I have run across some postings from people making comments about young children and what I consider normal toddler behavior.. like fidgeting, laughing, talking.

I guess it started bothering me because the other day we went to HOPS ( like a TGI Fridays) at 2:30pm on a Sat. Of course we had our ds (2) with us. We sat in the booth and yes he is a very active child..When we go out to eat we let him sit in the booth with us and then when the food comes we sit him in the high chair, so he doesn't feel strapped in for 2 hours..

There was an older couple in the booth behind us and my son was not screaming, yelling,, but he was walking in the booth and they called the waiter over and asked to be moved (which was fine with us) but then before they moved they looked at us and said "You really should control his behavior!"
My son was not doing anything loud or outrageous...

Before anyone gets their guns out..I am a mom that doesn't go to restaraunts at night for this very reason, I don't do fine dining, I would never think about aking him with me to an adult movie (like I have seen other parents do.) and I do dicipline him when he gets carried away..

but to me no one can expect a toddler to sit quietly and listen to adult concersation for 2 hours, they need to move around and since I doj't want to let him loose in the rest. the booth seemd the best thing..

Okay now for the cruise part..why would someone get upset or roll their eyes when they see a family with young "fidgety kids" Gimme a break your on a DISNEY CRUISE! Are we supposed to a. drop our kids in the nursery for every activity or show b. lock ourselves in our rooms with them.

We do the best we can but kids under 3 are hard and they find it difficult to sit still...so have patience with us and if you don't like kids at all. Don't go on a DISNEY CRUISE!!!!!!

Thanks for letting me vent!

Naomi
 
I think what most people have a problem with is kids running around without parental supervision. There have been posts where parents have seen their kids hit or knocked down by another child with no parent around to correct the 'problem' child.

Dataset excerpts:
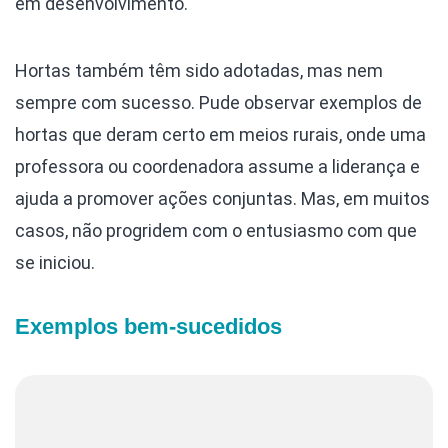
em desenvolvimento.
Hortas também têm sido adotadas, mas nem
sempre com sucesso. Pude observar exemplos de
hortas que deram certo em meios rurais, onde uma
professora ou coordenadora assume a liderança e
ajuda a promover ações conjuntas. Mas, em muitos
casos, não progridem com o entusiasmo com que
se iniciou.
Exemplos bem-sucedidos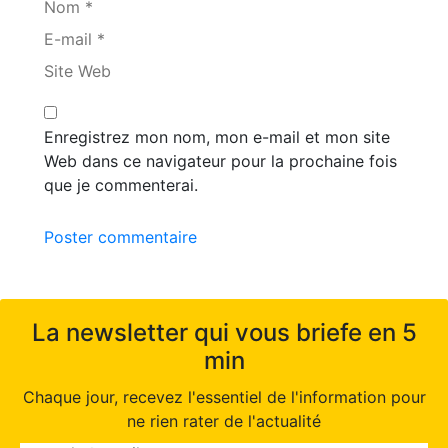
Nom *
E-mail *
Site Web
Enregistrez mon nom, mon e-mail et mon site
Web dans ce navigateur pour la prochaine fois
que je commenterai.
Poster commentaire
La newsletter qui vous briefe en 5
min
Chaque jour, recevez l'essentiel de l'information pour
ne rien rater de l'actualité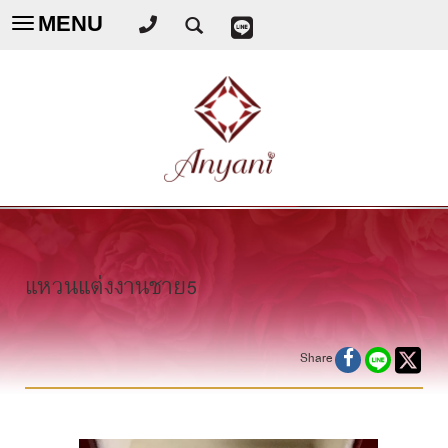
MENU
Toggle
navigation
แหวนแต่งงานชาย5
Share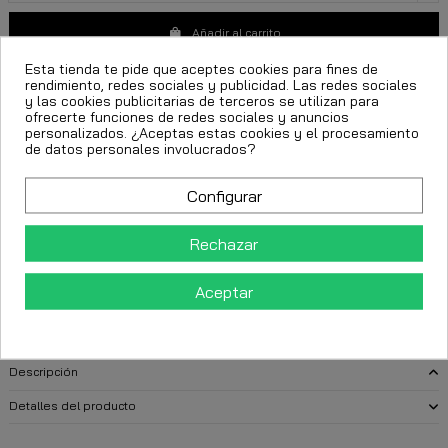
Añadir al carrito
Esta tienda te pide que aceptes cookies para fines de
rendimiento, redes sociales y publicidad. Las redes sociales
y las cookies publicitarias de terceros se utilizan para
ofrecerte funciones de redes sociales y anuncios
personalizados. ¿Aceptas estas cookies y el procesamiento
de datos personales involucrados?
Configurar
FECHA ESTIMADA DE ENTREGA:
Rechazar
CttExpress 24/48h -
Martes 11 Agosto, 2026
Aceptar
Descripción
Detalles del producto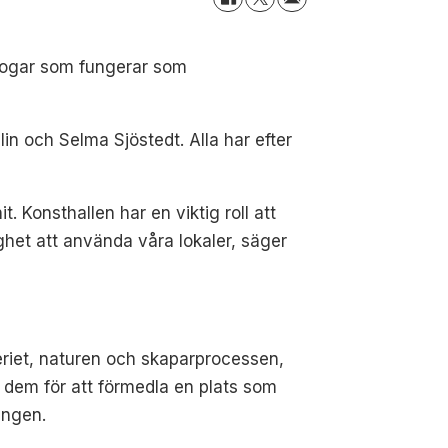
skogar som fungerar som
n och Selma Sjöstedt. Alla har efter
t. Konsthallen har en viktig roll att
ighet att använda våra lokaler, säger
leriet, naturen och skaparprocessen,
 dem för att förmedla en plats som
ingen.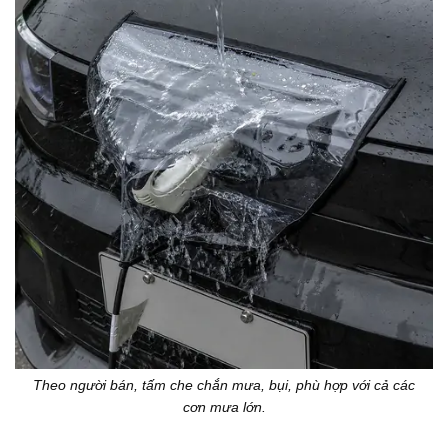
Theo người bán, tấm che chắn mưa, bụi, phù hợp với cả các
cơn mưa lớn.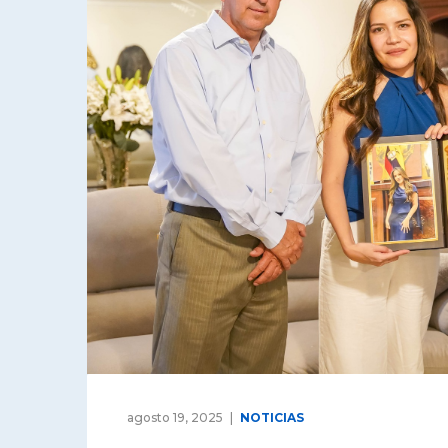
agosto 19, 2025
NOTICIAS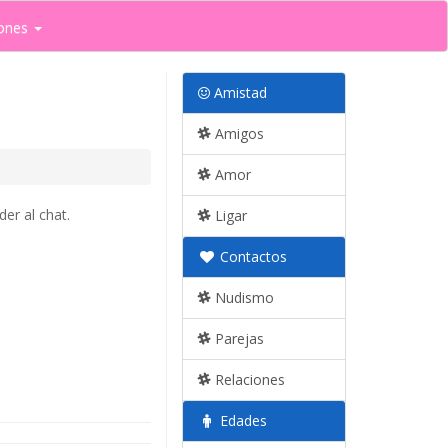
ones
Amistad
Amigos
Amor
er al chat.
Ligar
Contactos
Nudismo
Parejas
Relaciones
Edades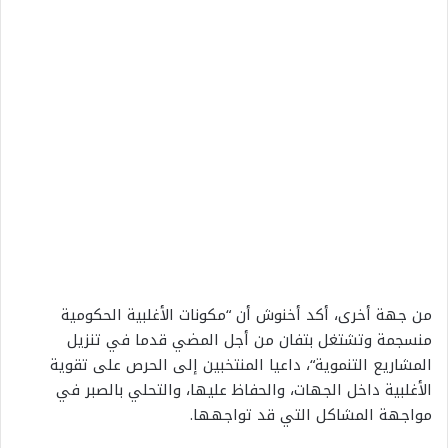
من
جهة
أخرى،
أكد
أخنوش
أن
“
مكونات
الأغلبية
الحكومية
منسجمة
وتشتغل
بتفان
من
أجل
المضي
قدما
في
تنزيل
المشاريع
التنموية
“
،
داعيا
المنتخبين
إلى
الحرص
على
تقوية
الأغلبية
داخل
الجهات،
والحفاظ
عليها،
والتحلي
بالصبر
في
مواجهة
المشاكل
التي
قد
تواجهها
.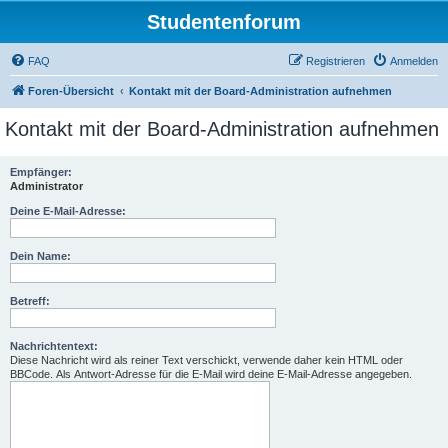
Studentenforum
FAQ
Registrieren
Anmelden
Foren-Übersicht
Kontakt mit der Board-Administration aufnehmen
Kontakt mit der Board-Administration aufnehmen
Empfänger:
Administrator
Deine E-Mail-Adresse:
Dein Name:
Betreff:
Nachrichtentext:
Diese Nachricht wird als reiner Text verschickt, verwende daher kein HTML oder
BBCode. Als Antwort-Adresse für die E-Mail wird deine E-Mail-Adresse angegeben.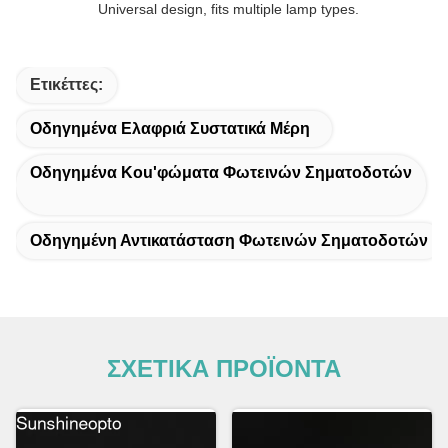
Universal design, fits multiple lamp types.
Ετικέττες:
Οδηγημένα Ελαφριά Συστατικά Μέρη
Οδηγημένα Κοu'φώματα Φωτεινών Σηματοδοτών
Οδηγημένη Αντικατάσταση Φωτεινών Σηματοδοτών
ΣΧΕΤΙΚΑ ΠΡΟΪΟΝΤΑ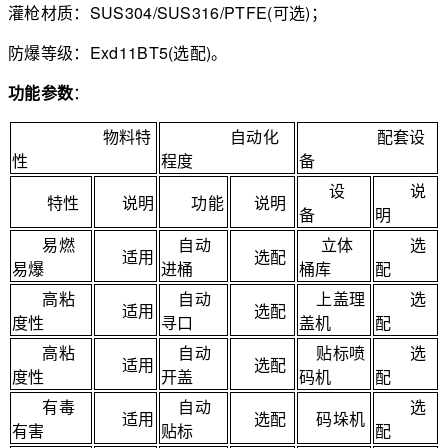
灌枪材质：SUS304/SUS316/PTFE(可选)；
防爆等级：Exd11BT5(选配)。
功能参数
：
物料特
自动化
配套设
性
程度
备
设
说
特性
说明
功能
说明
备
明
易燃
自动
立体
选
适用
选配
易爆
进桶
桶库
配
高粘
自动
上盖理
选
适用
选配
度性
寻口
盖机
配
高粘
自动
贴标喷
选
适用
选配
度性
开盖
码机
配
有毒
自动
选
适用
选配
码垛机
有害
贴标
配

Instructions for the task: Return the part of the post about toddler behavior from "My son was not doing" to "the best thing..", copied word for word. The rows have nothing to do with the post about toddler behavior.

Your response:
My son was not doing anything loud or outrageous...

Before anyone gets their guns out..I am a mom that doesn't go to restaraunts at night for this very reason, I don't do fine dining, I would never think about aking him with me to an adult movie (like I have seen other parents do.) and I do dicipline him when he gets carried away..

but to me no one can expect a toddler to sit quietly and listen to adult concersation for 2 hours, they need to move around and since I doj't want to let him loose in the rest. the booth seemd the best thing..